**EXERCISE DIRECTIONS**
Quote the records below from the line with "Services Included" through the end of the records, word for word and omitting the pictures.

**EXERCISE MATERIAL**

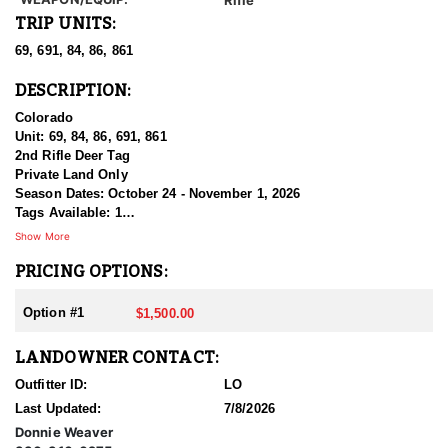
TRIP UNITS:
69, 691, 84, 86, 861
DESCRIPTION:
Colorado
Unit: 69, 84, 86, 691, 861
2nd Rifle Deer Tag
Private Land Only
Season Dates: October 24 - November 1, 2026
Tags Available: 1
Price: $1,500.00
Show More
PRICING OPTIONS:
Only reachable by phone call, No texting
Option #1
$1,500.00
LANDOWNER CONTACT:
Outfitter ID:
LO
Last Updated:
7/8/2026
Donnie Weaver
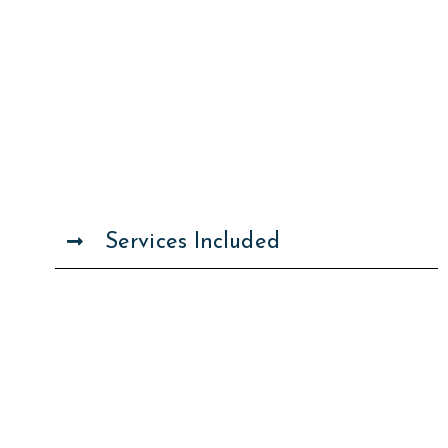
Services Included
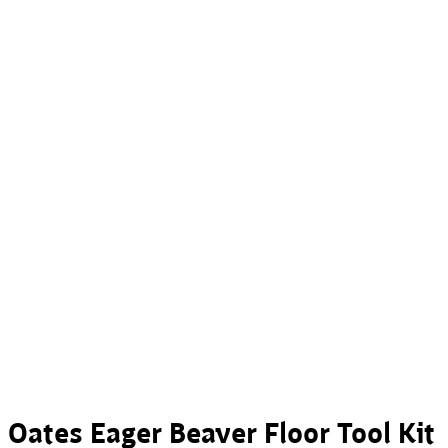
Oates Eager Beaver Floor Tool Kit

**RESULT OF THE TASK**
Services Included
Oates Eager Beaver Floor Tool Kit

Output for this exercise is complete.